DIRECTIONS FOR THIS TASK: Repeat each record below exactly, dropping the pictures.

INPUT DATA:
________

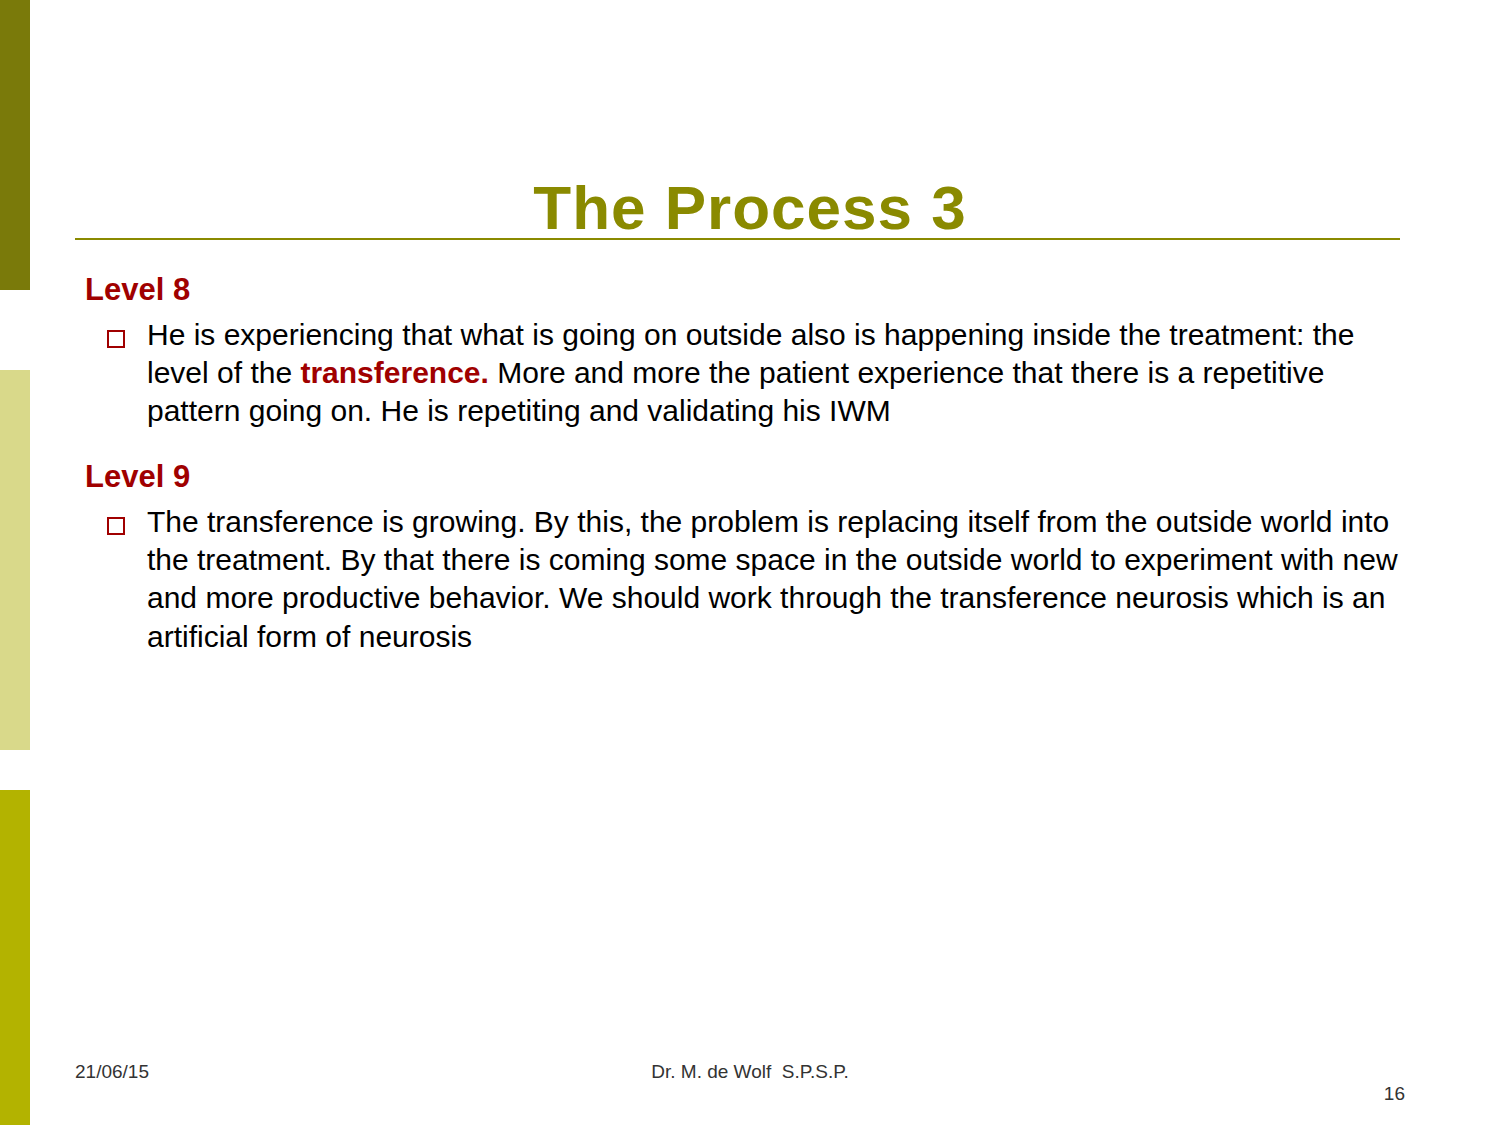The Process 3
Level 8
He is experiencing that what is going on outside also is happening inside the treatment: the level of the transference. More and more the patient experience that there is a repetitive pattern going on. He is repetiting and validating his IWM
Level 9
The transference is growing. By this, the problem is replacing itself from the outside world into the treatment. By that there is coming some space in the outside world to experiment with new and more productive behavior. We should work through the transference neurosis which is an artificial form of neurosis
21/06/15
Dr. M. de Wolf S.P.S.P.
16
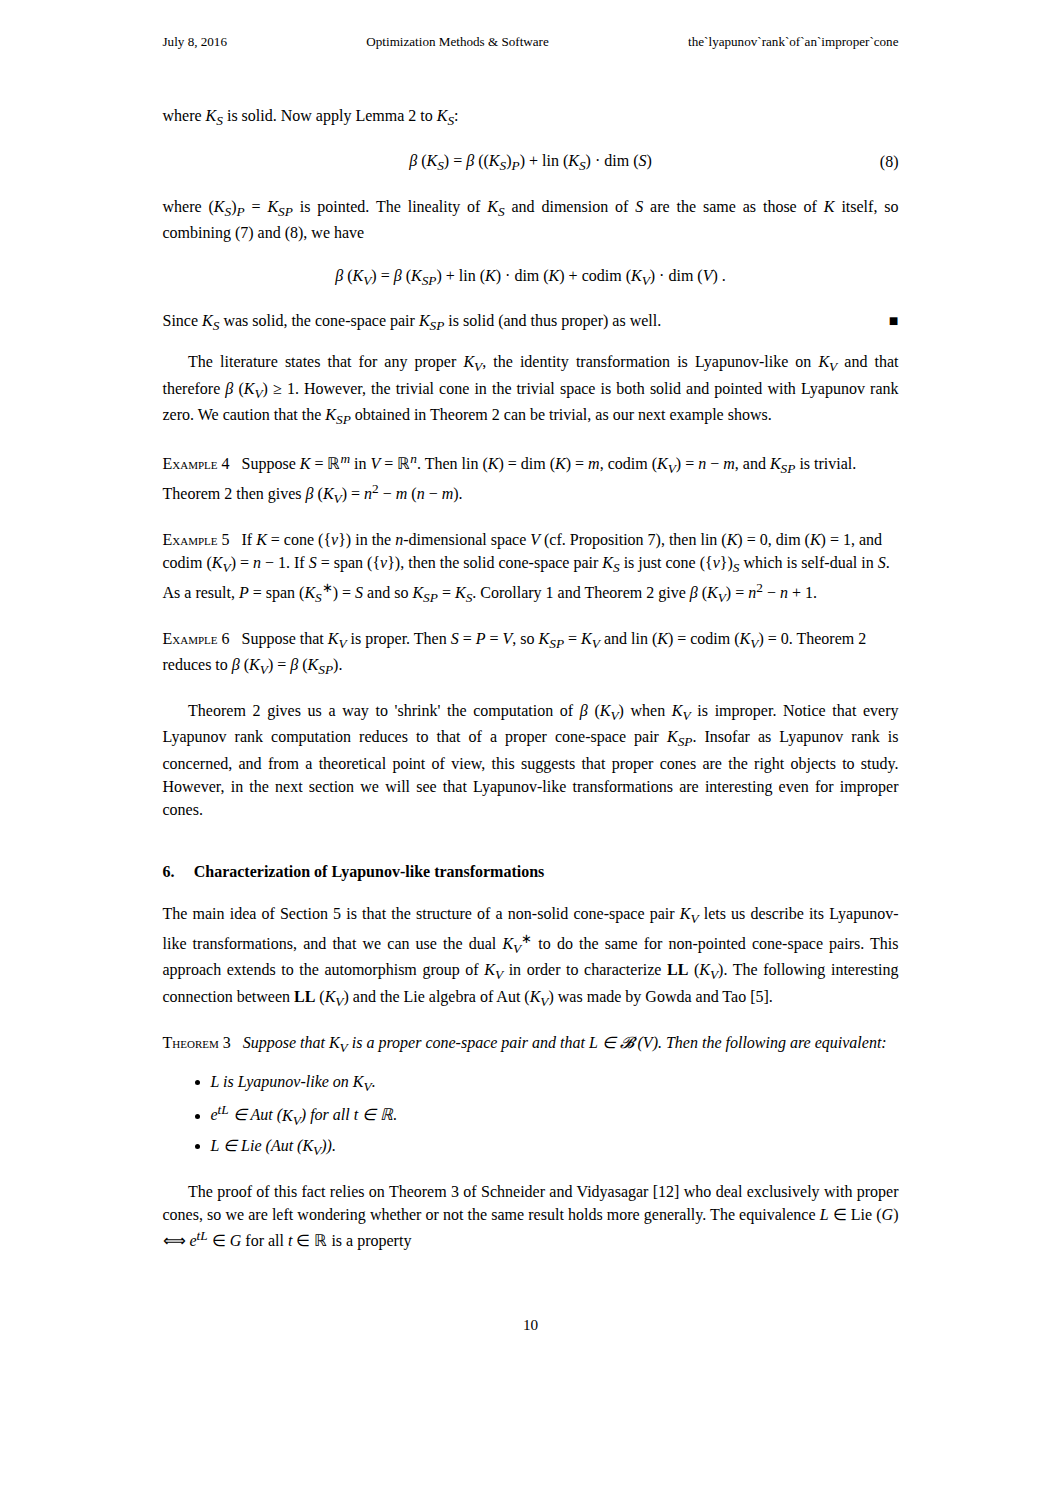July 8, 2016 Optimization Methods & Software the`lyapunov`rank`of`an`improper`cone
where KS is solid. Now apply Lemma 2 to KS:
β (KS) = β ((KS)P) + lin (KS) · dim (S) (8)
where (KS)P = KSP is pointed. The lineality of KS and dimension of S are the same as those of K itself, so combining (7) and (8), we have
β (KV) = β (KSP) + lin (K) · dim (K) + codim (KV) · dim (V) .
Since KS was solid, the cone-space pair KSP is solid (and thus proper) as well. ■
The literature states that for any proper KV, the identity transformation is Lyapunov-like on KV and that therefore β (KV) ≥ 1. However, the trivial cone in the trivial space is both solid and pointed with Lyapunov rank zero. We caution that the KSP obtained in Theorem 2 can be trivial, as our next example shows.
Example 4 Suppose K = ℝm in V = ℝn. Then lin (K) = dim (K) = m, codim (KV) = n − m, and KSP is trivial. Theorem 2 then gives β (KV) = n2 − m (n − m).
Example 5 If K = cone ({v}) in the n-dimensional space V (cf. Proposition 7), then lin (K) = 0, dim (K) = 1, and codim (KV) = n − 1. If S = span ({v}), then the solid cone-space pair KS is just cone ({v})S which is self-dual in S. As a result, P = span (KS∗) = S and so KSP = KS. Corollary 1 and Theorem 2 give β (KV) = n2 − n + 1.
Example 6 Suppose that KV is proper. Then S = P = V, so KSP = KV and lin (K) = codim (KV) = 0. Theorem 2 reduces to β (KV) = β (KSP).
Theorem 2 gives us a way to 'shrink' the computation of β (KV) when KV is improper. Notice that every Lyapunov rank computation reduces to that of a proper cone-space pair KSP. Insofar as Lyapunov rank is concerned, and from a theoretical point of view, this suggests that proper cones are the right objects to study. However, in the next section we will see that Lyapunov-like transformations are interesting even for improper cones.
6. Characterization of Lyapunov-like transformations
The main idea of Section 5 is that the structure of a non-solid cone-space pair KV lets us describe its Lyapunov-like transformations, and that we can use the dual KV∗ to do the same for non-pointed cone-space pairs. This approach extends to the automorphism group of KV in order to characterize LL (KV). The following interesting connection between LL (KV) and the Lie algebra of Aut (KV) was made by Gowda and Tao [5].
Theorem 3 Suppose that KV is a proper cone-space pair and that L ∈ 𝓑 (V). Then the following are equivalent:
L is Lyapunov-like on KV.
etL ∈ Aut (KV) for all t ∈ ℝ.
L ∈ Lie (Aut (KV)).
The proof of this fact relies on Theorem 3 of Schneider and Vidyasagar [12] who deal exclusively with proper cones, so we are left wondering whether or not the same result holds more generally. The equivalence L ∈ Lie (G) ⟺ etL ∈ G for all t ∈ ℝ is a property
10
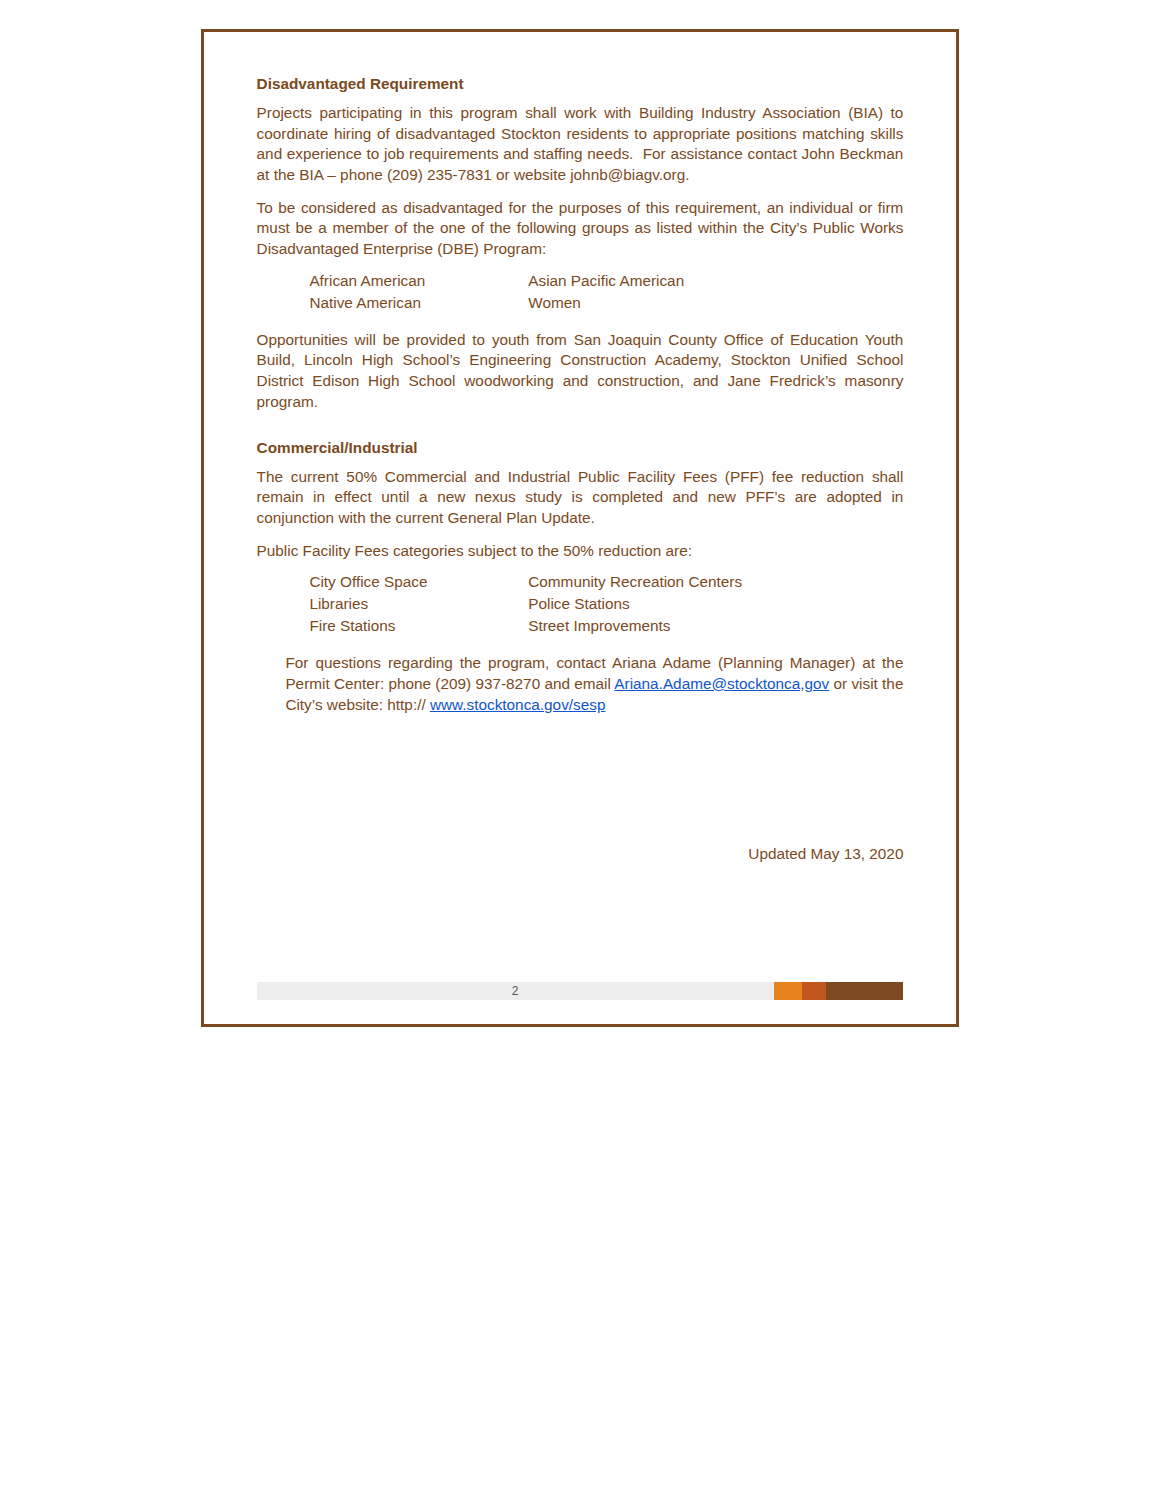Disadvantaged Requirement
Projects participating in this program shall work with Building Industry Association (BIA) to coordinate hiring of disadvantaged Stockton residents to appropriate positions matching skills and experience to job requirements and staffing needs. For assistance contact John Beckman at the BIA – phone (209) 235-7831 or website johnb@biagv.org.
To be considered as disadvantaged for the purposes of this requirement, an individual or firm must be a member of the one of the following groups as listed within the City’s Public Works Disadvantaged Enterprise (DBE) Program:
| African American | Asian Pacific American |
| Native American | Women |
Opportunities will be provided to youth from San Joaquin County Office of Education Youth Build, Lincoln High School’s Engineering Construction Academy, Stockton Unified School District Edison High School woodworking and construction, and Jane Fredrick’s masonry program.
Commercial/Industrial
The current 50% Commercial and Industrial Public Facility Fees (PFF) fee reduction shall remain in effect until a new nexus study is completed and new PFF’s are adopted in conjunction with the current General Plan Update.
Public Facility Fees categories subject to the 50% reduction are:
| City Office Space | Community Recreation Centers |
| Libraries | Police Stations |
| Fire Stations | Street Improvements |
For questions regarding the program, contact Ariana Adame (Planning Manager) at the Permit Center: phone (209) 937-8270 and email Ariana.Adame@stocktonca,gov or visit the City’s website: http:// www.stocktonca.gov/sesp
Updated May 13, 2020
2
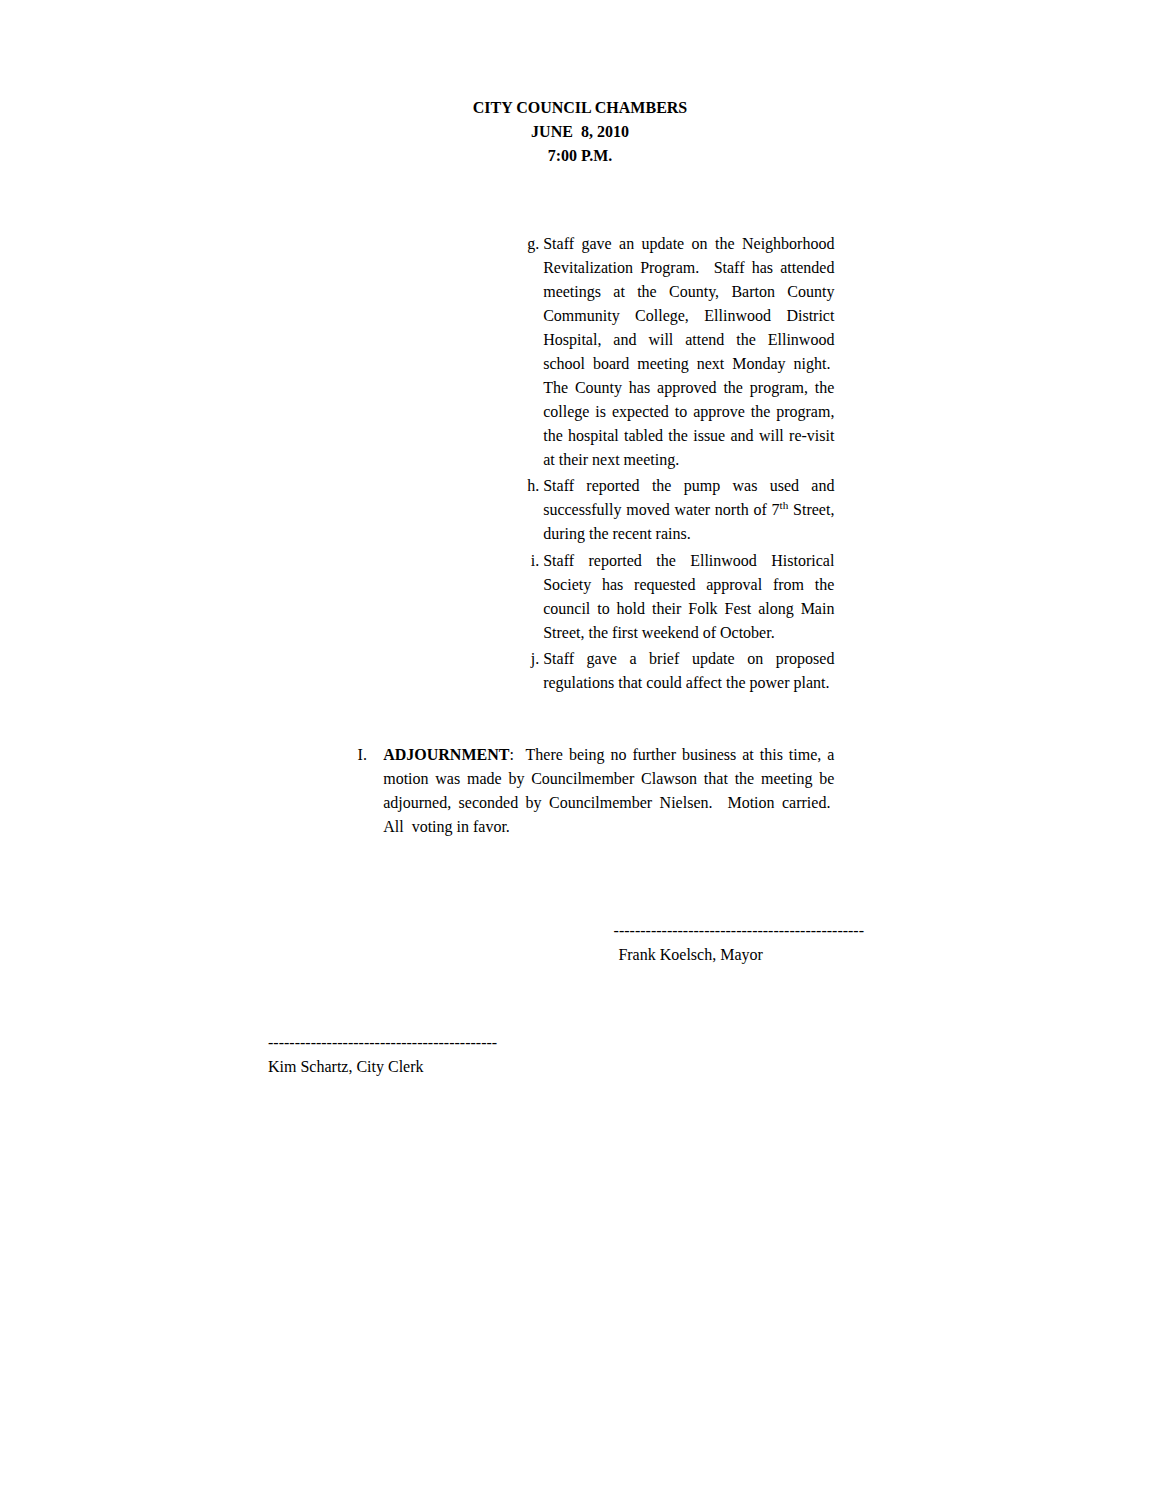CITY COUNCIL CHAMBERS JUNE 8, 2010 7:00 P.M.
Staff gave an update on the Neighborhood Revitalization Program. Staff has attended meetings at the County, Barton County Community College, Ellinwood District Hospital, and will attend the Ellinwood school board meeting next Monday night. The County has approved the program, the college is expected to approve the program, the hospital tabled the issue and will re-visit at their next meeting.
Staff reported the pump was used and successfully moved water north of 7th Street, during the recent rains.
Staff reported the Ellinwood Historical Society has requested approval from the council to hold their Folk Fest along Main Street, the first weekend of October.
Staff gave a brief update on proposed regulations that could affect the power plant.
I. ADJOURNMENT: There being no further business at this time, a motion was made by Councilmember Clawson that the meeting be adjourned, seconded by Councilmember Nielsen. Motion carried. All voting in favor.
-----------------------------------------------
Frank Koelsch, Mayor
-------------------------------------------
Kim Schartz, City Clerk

________

RESULT OF THE EXERCISE:
The Process 3
Level 8
He is experiencing that what is going on outside also is happening inside the treatment: the level of the transference. More and more the patient experience that there is a repetitive pattern going on. He is repetiting and validating his IWM
Level 9
The transference is growing. By this, the problem is replacing itself from the outside world into the treatment. By that there is coming some space in the outside world to experiment with new and more productive behavior. We should work through the transference neurosis which is an artificial form of neurosis
21/06/15
Dr. M. de Wolf S.P.S.P.
16
July 8, 2016 Optimization Methods & Software the`lyapunov`rank`of`an`improper`cone
where KS is solid. Now apply Lemma 2 to KS:
β (KS) = β ((KS)P) + lin (KS) · dim (S) (8)
where (KS)P = KSP is pointed. The lineality of KS and dimension of S are the same as those of K itself, so combining (7) and (8), we have
β (KV) = β (KSP) + lin (K) · dim (K) + codim (KV) · dim (V) .
Since KS was solid, the cone-space pair KSP is solid (and thus proper) as well. ■
The literature states that for any proper KV, the identity transformation is Lyapunov-like on KV and that therefore β (KV) ≥ 1. However, the trivial cone in the trivial space is both solid and pointed with Lyapunov rank zero. We caution that the KSP obtained in Theorem 2 can be trivial, as our next example shows.
Example 4 Suppose K = ℝm in V = ℝn. Then lin (K) = dim (K) = m, codim (KV) = n − m, and KSP is trivial. Theorem 2 then gives β (KV) = n2 − m (n − m).
Example 5 If K = cone ({v}) in the n-dimensional space V (cf. Proposition 7), then lin (K) = 0, dim (K) = 1, and codim (KV) = n − 1. If S = span ({v}), then the solid cone-space pair KS is just cone ({v})S which is self-dual in S. As a result, P = span (KS∗) = S and so KSP = KS. Corollary 1 and Theorem 2 give β (KV) = n2 − n + 1.
Example 6 Suppose that KV is proper. Then S = P = V, so KSP = KV and lin (K) = codim (KV) = 0. Theorem 2 reduces to β (KV) = β (KSP).
Theorem 2 gives us a way to 'shrink' the computation of β (KV) when KV is improper. Notice that every Lyapunov rank computation reduces to that of a proper cone-space pair KSP. Insofar as Lyapunov rank is concerned, and from a theoretical point of view, this suggests that proper cones are the right objects to study. However, in the next section we will see that Lyapunov-like transformations are interesting even for improper cones.
6. Characterization of Lyapunov-like transformations
The main idea of Section 5 is that the structure of a non-solid cone-space pair KV lets us describe its Lyapunov-like transformations, and that we can use the dual KV∗ to do the same for non-pointed cone-space pairs. This approach extends to the automorphism group of KV in order to characterize LL (KV). The following interesting connection between LL (KV) and the Lie algebra of Aut (KV) was made by Gowda and Tao [5].
Theorem 3 Suppose that KV is a proper cone-space pair and that L ∈ 𝓑 (V). Then the following are equivalent:
L is Lyapunov-like on KV.
etL ∈ Aut (KV) for all t ∈ ℝ.
L ∈ Lie (Aut (KV)).
The proof of this fact relies on Theorem 3 of Schneider and Vidyasagar [12] who deal exclusively with proper cones, so we are left wondering whether or not the same result holds more generally. The equivalence L ∈ Lie (G) ⟺ etL ∈ G for all t ∈ ℝ is a property
10
Disadvantaged Requirement
Projects participating in this program shall work with Building Industry Association (BIA) to coordinate hiring of disadvantaged Stockton residents to appropriate positions matching skills and experience to job requirements and staffing needs. For assistance contact John Beckman at the BIA – phone (209) 235-7831 or website johnb@biagv.org.
To be considered as disadvantaged for the purposes of this requirement, an individual or firm must be a member of the one of the following groups as listed within the City’s Public Works Disadvantaged Enterprise (DBE) Program:
| African American | Asian Pacific American |
| Native American | Women |
Opportunities will be provided to youth from San Joaquin County Office of Education Youth Build, Lincoln High School’s Engineering Construction Academy, Stockton Unified School District Edison High School woodworking and construction, and Jane Fredrick’s masonry program.
Commercial/Industrial
The current 50% Commercial and Industrial Public Facility Fees (PFF) fee reduction shall remain in effect until a new nexus study is completed and new PFF’s are adopted in conjunction with the current General Plan Update.
Public Facility Fees categories subject to the 50% reduction are:
| City Office Space | Community Recreation Centers |
| Libraries | Police Stations |
| Fire Stations | Street Improvements |
For questions regarding the program, contact Ariana Adame (Planning Manager) at the Permit Center: phone (209) 937-8270 and email Ariana.Adame@stocktonca,gov or visit the City’s website: http:// www.stocktonca.gov/sesp
Updated May 13, 2020
2
CITY COUNCIL CHAMBERS JUNE 8, 2010 7:00 P.M.
Staff gave an update on the Neighborhood Revitalization Program. Staff has attended meetings at the County, Barton County Community College, Ellinwood District Hospital, and will attend the Ellinwood school board meeting next Monday night. The County has approved the program, the college is expected to approve the program, the hospital tabled the issue and will re-visit at their next meeting.
Staff reported the pump was used and successfully moved water north of 7th Street, during the recent rains.
Staff reported the Ellinwood Historical Society has requested approval from the council to hold their Folk Fest along Main Street, the first weekend of October.
Staff gave a brief update on proposed regulations that could affect the power plant.
I. ADJOURNMENT: There being no further business at this time, a motion was made by Councilmember Clawson that the meeting be adjourned, seconded by Councilmember Nielsen. Motion carried. All voting in favor.
-----------------------------------------------
Frank Koelsch, Mayor
-------------------------------------------
Kim Schartz, City Clerk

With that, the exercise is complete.